= Karl Ludwig Schweisfurth =

German businessman (1930–2020)

Karl Ludwig Schweisfurth (30 July 1930 – 15 February 2020) was a German entrepreneur, founder of the Schweisfurth Foundation and pioneer in the ecological production of food. He was the son of Karl Schweisfurth, who founded Herta Foods in 1902.

== Biography ==

Schweisfurth was born and died in Herten. He interned at industrial scale slaughter houses in Chicago and used his experiences to implement similar industrial food processing in his father's company.

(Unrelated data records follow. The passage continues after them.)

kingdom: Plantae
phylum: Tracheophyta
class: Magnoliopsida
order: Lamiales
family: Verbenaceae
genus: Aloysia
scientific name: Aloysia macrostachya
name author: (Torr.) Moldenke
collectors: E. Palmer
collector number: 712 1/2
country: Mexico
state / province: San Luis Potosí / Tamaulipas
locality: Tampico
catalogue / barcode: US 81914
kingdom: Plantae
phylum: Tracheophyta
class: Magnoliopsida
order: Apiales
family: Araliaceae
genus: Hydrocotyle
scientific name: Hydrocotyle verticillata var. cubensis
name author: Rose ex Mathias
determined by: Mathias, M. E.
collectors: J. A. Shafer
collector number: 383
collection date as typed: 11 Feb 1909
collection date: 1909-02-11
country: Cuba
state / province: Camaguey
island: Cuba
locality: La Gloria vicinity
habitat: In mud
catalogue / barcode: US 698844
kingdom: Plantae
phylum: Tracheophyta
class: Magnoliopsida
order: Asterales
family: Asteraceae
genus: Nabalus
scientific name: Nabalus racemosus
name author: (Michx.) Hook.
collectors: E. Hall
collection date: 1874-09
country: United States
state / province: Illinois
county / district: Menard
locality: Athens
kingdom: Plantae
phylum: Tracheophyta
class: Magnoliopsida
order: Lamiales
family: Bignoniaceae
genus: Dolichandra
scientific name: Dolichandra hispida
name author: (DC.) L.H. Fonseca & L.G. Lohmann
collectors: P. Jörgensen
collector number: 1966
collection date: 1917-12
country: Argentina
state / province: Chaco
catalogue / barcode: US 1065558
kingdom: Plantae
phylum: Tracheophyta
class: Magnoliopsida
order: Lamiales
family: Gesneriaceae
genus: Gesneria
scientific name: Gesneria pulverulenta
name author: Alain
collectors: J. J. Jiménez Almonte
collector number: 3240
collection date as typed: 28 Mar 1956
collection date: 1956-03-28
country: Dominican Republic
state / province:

This allowed Herta Foods to develop from a small business to Europe's largest meat processing company, processing 25.000 pigs and 5.000 cattle on a weekly basis.

After it became evident that neither of his sons or his daughter would take over leadership of the company, Schweisfurth sold Herta Foods to Nestlé in 1986. Shortly before this, in 1984, Karl Ludwig Schweisfurth had started a new food processing business that would treat animals along the guiding principles of the ecological production of food. This business is called "Herrmannsdorfer Landwerkstätten" and is located in the Bavarian town of Glonn. For Schweisfurth, his motivation for pioneering ecological farming was that "I suddenly realized that meat from tortured animals cannot be a nurturing source of food for us humans."